Your reply should be an exact copy of every entry, with the pictures removed.

[Excerpts from a dataset]
━━━━━━━━

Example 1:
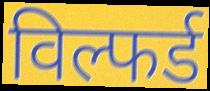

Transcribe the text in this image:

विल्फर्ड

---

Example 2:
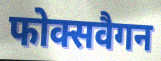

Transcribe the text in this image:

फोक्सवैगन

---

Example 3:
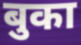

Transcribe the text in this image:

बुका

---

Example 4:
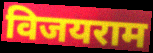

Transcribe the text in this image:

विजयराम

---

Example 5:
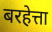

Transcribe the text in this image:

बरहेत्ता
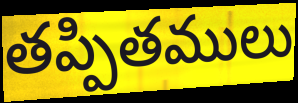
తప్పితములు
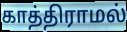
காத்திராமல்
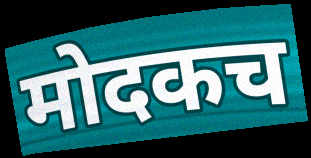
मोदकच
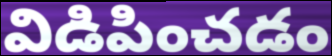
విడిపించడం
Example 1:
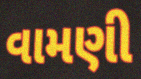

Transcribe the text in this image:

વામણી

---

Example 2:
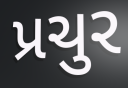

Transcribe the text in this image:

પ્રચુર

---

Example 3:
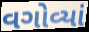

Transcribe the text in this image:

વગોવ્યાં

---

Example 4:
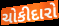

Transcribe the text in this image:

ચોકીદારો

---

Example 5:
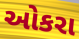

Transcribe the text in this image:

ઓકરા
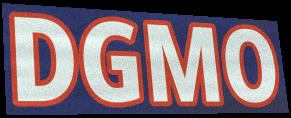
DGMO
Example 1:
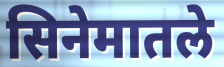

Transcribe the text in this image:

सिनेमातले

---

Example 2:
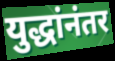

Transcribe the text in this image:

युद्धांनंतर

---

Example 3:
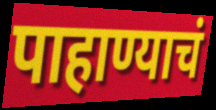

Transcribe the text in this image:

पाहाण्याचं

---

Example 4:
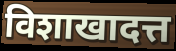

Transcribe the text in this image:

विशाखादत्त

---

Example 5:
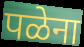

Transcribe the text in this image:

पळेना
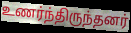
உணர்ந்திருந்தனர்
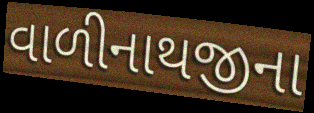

━━━━━━━━

Result for this exercise:
Example 1:

Transcribe the text in this image:

विल्फर्ड

---

Example 2:

Transcribe the text in this image:

फोक्सवैगन

---

Example 3:

Transcribe the text in this image:

बुका

---

Example 4:

Transcribe the text in this image:

विजयराम

---

Example 5:

Transcribe the text in this image:

बरहेत्ता
తప్పితములు
காத்திராமல்
मोदकच
విడిపించడం
Example 1:

Transcribe the text in this image:

વામણી

---

Example 2:

Transcribe the text in this image:

પ્રચુર

---

Example 3:

Transcribe the text in this image:

વગોવ્યાં

---

Example 4:

Transcribe the text in this image:

ચોકીદારો

---

Example 5:

Transcribe the text in this image:

ઓકરા
DGMO
Example 1:

Transcribe the text in this image:

सिनेमातले

---

Example 2:

Transcribe the text in this image:

युद्धांनंतर

---

Example 3:

Transcribe the text in this image:

पाहाण्याचं

---

Example 4:

Transcribe the text in this image:

विशाखादत्त

---

Example 5:

Transcribe the text in this image:

पळेना
உணர்ந்திருந்தனர்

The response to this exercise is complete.